As incredible every bit it is that Côté, Villemard, and others were able to envision some of our modern technologies, one would expect more misses than hits. They are, after all, making fantastical predictions well-nigh technological progress over a century'south time, and it's challenging to exist authentic (unless you are Ray Kurzweil).
Making predictions in the shadow of Verne'due south body of work, one would take for granted that the sea and the air would be open up to all.
For instance, the artists were fascinated by the possibilities of flight. This makes sense, considering that powered gliders were in evolution during the 1890s, the first Zeppelin was being constructed in 1900, and the Wright brothers fabricated their historic flight in 1903. Just personal flying was envisioned to be much more than integrated into daily life, envisioning that wings would assist people exercise all sorts of things like delivering postal service…physics be damned!
Air ship was also imagined, and though they didn't quite capture modern air travel, they weren't too far off:
The artists too seemed to believe that people would be interacting with ocean life as a part of their daily lives, perhaps because of 20,000 Leagues Under The Sea.
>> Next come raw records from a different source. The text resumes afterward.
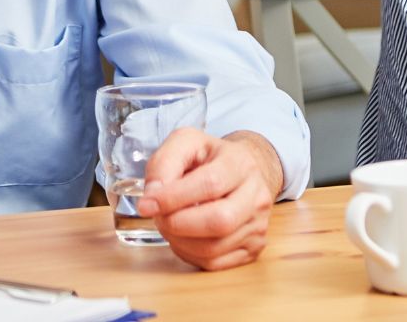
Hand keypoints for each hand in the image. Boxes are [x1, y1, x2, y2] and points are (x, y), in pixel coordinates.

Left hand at [133, 128, 284, 270]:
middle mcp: (257, 195)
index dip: (174, 198)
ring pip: (214, 247)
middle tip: (158, 217)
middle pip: (219, 221)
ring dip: (179, 241)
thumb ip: (165, 162)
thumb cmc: (210, 158)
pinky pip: (215, 263)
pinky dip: (190, 254)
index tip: (147, 204)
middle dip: (177, 224)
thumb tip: (153, 196)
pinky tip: (184, 237)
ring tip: (169, 224)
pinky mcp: (253, 247)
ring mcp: (259, 224)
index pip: (211, 184)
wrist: (242, 171)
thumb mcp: (186, 143)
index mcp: (241, 163)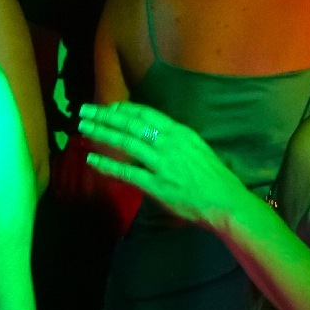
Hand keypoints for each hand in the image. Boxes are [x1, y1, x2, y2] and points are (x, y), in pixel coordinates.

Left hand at [77, 101, 255, 231]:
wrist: (226, 202)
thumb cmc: (214, 177)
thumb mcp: (196, 148)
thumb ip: (174, 140)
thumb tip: (153, 135)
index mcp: (179, 132)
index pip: (146, 114)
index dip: (124, 109)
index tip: (109, 106)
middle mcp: (168, 143)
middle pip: (131, 124)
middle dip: (105, 116)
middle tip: (84, 110)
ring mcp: (161, 163)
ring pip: (126, 143)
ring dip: (102, 133)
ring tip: (83, 127)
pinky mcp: (156, 185)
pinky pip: (127, 172)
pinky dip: (107, 165)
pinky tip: (91, 160)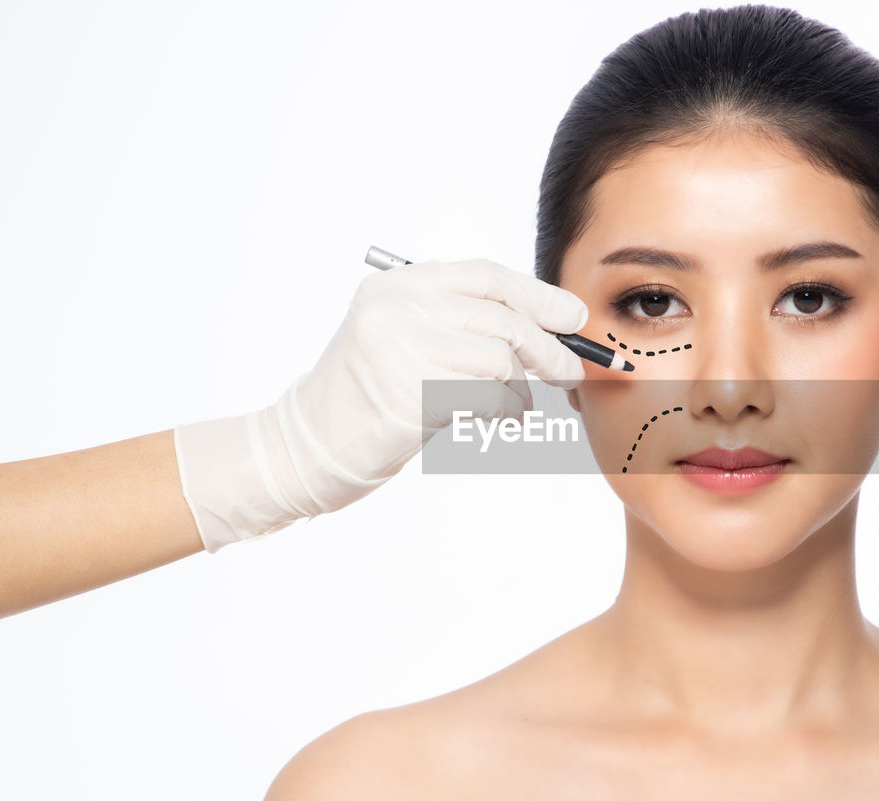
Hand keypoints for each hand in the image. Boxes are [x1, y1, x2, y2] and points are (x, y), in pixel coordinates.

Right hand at [172, 258, 588, 551]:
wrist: (304, 446)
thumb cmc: (365, 399)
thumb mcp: (403, 340)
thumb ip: (459, 323)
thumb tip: (546, 324)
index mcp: (397, 286)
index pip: (485, 276)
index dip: (537, 295)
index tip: (574, 316)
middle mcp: (397, 309)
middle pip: (502, 318)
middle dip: (549, 348)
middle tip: (570, 373)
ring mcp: (400, 350)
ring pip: (500, 360)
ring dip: (523, 389)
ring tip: (517, 407)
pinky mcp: (408, 397)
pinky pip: (488, 398)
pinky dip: (507, 412)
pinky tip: (499, 420)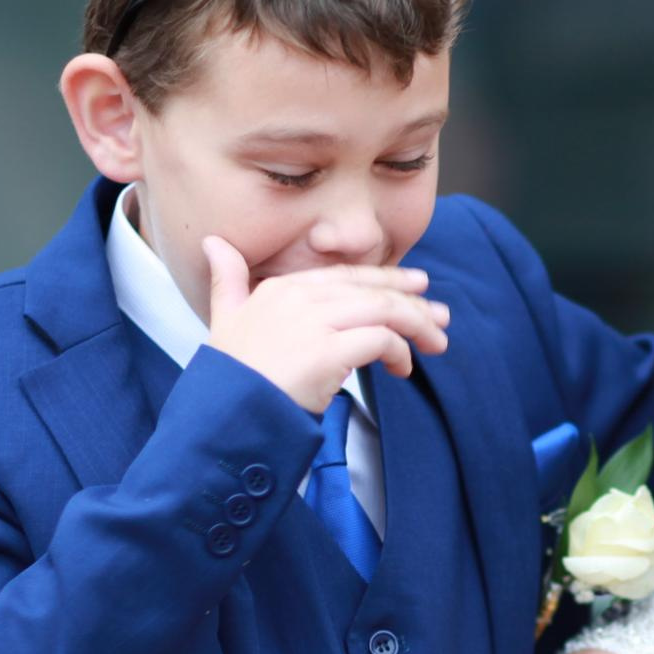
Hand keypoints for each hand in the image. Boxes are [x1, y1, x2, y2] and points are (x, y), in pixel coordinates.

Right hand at [201, 238, 449, 413]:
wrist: (225, 411)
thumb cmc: (228, 375)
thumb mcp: (224, 318)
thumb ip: (228, 280)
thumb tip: (213, 242)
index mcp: (281, 289)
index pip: (346, 276)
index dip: (384, 279)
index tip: (414, 285)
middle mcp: (300, 298)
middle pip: (372, 290)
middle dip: (412, 302)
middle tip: (440, 316)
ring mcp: (315, 322)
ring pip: (384, 310)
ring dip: (416, 326)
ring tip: (436, 342)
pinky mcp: (329, 350)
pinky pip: (381, 340)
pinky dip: (399, 352)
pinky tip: (402, 369)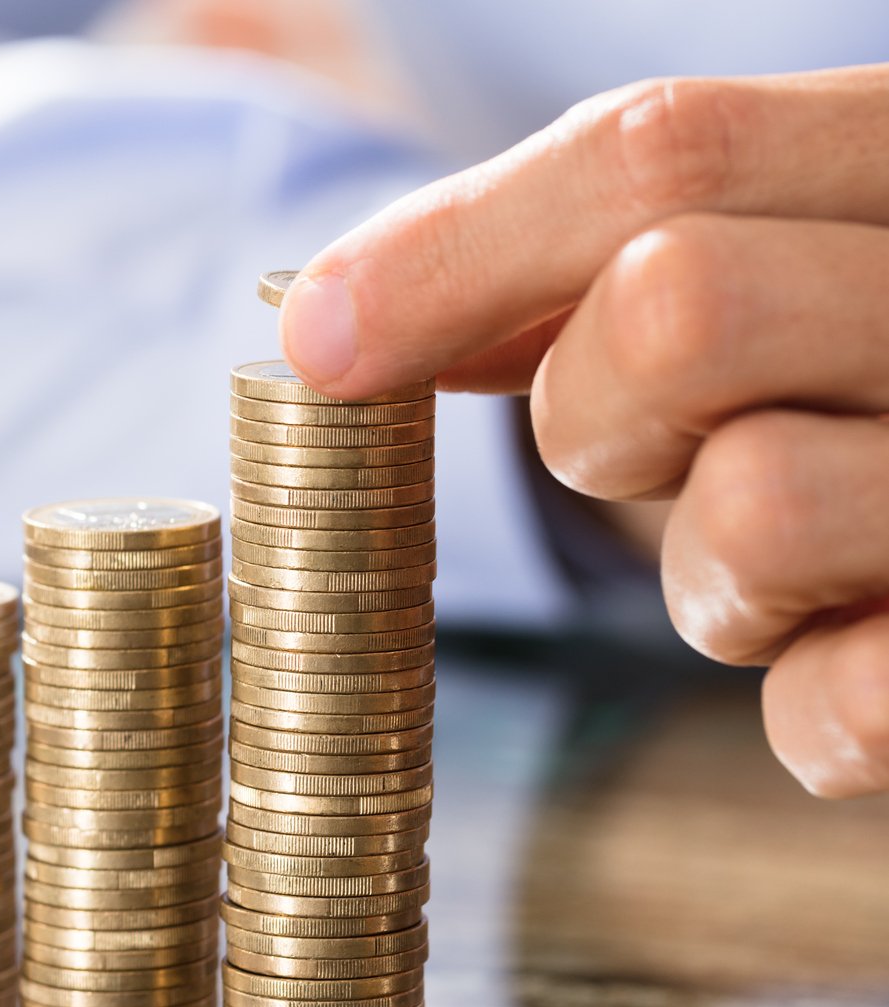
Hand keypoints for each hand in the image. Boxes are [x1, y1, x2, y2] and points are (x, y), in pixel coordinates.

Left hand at [278, 65, 888, 797]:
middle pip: (673, 312)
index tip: (316, 340)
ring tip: (792, 567)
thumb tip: (339, 317)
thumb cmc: (885, 395)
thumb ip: (596, 267)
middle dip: (595, 414)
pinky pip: (842, 708)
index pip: (658, 156)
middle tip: (656, 455)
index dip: (451, 249)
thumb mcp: (780, 277)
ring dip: (710, 576)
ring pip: (749, 510)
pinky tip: (864, 657)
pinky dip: (811, 707)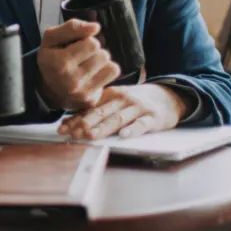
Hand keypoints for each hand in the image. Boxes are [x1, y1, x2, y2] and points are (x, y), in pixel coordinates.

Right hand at [36, 20, 119, 110]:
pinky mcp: (92, 99)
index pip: (92, 43)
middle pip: (102, 54)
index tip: (74, 47)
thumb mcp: (52, 38)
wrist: (49, 90)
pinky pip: (113, 74)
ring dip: (100, 62)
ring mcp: (82, 92)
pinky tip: (93, 74)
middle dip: (94, 52)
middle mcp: (70, 80)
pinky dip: (106, 71)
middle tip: (81, 57)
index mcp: (58, 63)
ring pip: (110, 64)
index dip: (85, 40)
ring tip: (87, 65)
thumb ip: (72, 27)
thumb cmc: (52, 58)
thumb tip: (95, 27)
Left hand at [59, 84, 188, 139]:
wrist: (168, 96)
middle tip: (72, 133)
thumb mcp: (116, 101)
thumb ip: (96, 110)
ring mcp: (138, 108)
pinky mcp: (153, 118)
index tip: (62, 128)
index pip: (90, 108)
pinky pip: (142, 124)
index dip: (75, 118)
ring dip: (103, 128)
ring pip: (118, 119)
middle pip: (101, 112)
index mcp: (111, 95)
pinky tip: (124, 136)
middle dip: (85, 124)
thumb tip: (69, 122)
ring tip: (90, 136)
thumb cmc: (136, 102)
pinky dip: (133, 130)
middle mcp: (123, 100)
Everything from fish races consummate with jockeys to travelling underwater by whale were seen as inevitable. It's sad that the ocean is still such a mystery, but maybe Google's efforts to let underwater exploration in Google Maps will begin to help:
Finally, in that location are some illustrations that we wait at today and know they are bad ideas, such as rapid biological development of eggs into chicks:
Or using radium in the fireplace to warm a business firm:
Imagining the future is vital to progress, as it means technological advances are the result of deliberate efforts to make ideas reality, rather than simply humans reacting to their environment similar animals. These illustrations are a testament to a handful of very creative artists who tried to bring a vision of the future to the masses.
How unfortunate that the people of the time never got to seem them.